Меня шатнуло, мир снова на долю секунды подернулся серой пеленой, но сразу пришел в норму.
– Ничего, Ань, видимо, на солнце перегрелся, голова слегка кружится…
– Так полежи пока в палатке, там пока все разберут-соберут…
– Нет, мне уже лучше, – отговорился я. Меня мучил иррациональный страх – казалось, что, если я выпущу Анюту из виду, она окажется не здесь, со мной, а там, насаженная на обломок доски, как бабочка на булавку, и багровое пятно на ее платье будет расплываться все дальше и дальше…
Аня переоделась в джинсы и рубашку, и мы пошли к лагерю, где неутомимые реконструкторы уже сооружали какой-то загон.
– Что это за кораль? – спросил я Олега.
– Площадка для бугурта! Там, на стене, театр был, а тут разомнемся по-настоящему!
Реконструкторы переодевались из потешных красных кафтанов в тяжелые, простеганные, как ватное одеяло, тегиляи, обшитые стальными пластинами на груди и плечах, и напяливали железные клепаные шлемы.
– Вот, смотри, это называется «куяк», – показал мне Олег одежду, похожую на длинный ватник с высоким воротником и короткими, широкими рукавами, – доспех пешего ратника.
– Как надену я куяк, по башке меня – хуяк! – не удержался я.
– Для башки вот шапка, – он подал мне суконный толстый шлем на мягкой подбивке. Я покрутил его в руках – он оказался неожиданно твердый и тяжелый.
– Там стальной каркас, – пояснил Олег, – не бойся.
– Не бойся чего? – не понял я.
– А ты разве не будешь участвовать в поединках? – удивился он. – Димасик сказал, что ты принял его вызов.
– Вызов? В первый раз слышу…
– Что, мальчик, штанишки намочил? – раздался сзади противный голос. – Врубил заднюю?
Ну вот что за детский сад – штаны на лямках?
– Забери свой халат и тюбетейку, – сказал я Олегу.

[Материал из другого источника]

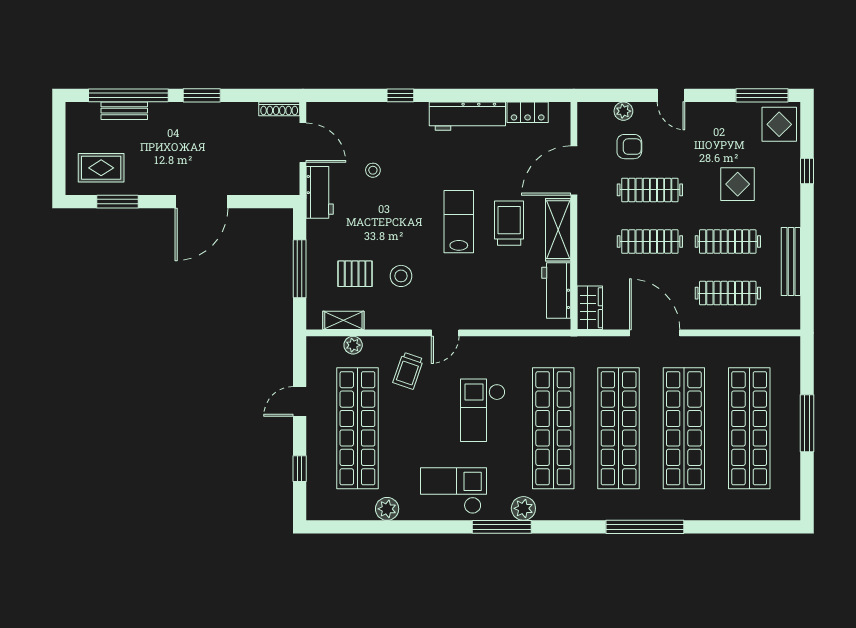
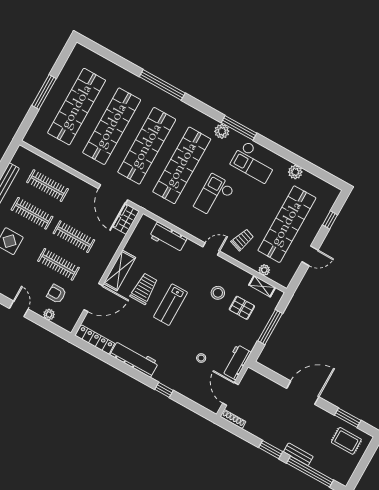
bench: (124, 111) -> (298, 454), moved
locker: (528, 112) -> (95, 339), width x1.53
trolley: (509, 223) -> (144, 289), turned 180
workbench: (556, 291) -> (168, 237), moved, turned 90
door: (655, 333) -> (113, 194), moved
checkout: (483, 410) -> (214, 196), turned 180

Пацана нашли на «слабо» разводить?
– Димасик, зайка, – повернулся я к «воеводе», – если ты имеешь мне что-то сказать, скажи прямо тут.
Димасик успел переодеться и был прекрасен – если мне Олег пытался втюхать куяк, одежду нищеброда-ополченца, то он вырядился чистым князем. Легкий юшман с надраенным зерцалом поверх, шлем-ерихонка, наручи с чревцами и поножи поверх красных юфтевых сапог.
– Я тебя вызываю!
– Я не Хьюстон, чтобы меня вызывать. Я уже тут стою. И что?
Ненавижу это все. Хочет получить в рыло – пусть подходит, выдам. Но вот эти биения себя в грудь, выпучивание глаз, гортанные крики и прочие рудименты ритуальной копуляции стайных приматов мне отвратительны.
– О, вот и Антон, я тебе про него рассказывал!
Вот этого еще не хватало. Павлик. И с ним, что характерно, действительно некое существо женского пола, цепко держащее его под локоток.
– О, Антон, ты все-таки будешь участвовать, ура! – Анюта подошла. – Это Оля, а то Павлик представить не догадается.
Оглядевшись, я с отвращением понял, что драться придется. От меня этого ждут буквально все. Иногда проще лечь грудью на амбразуру, чем объяснить, что пулемета там нет.
– Ладно, пошли в загон, – сказал я Димасику.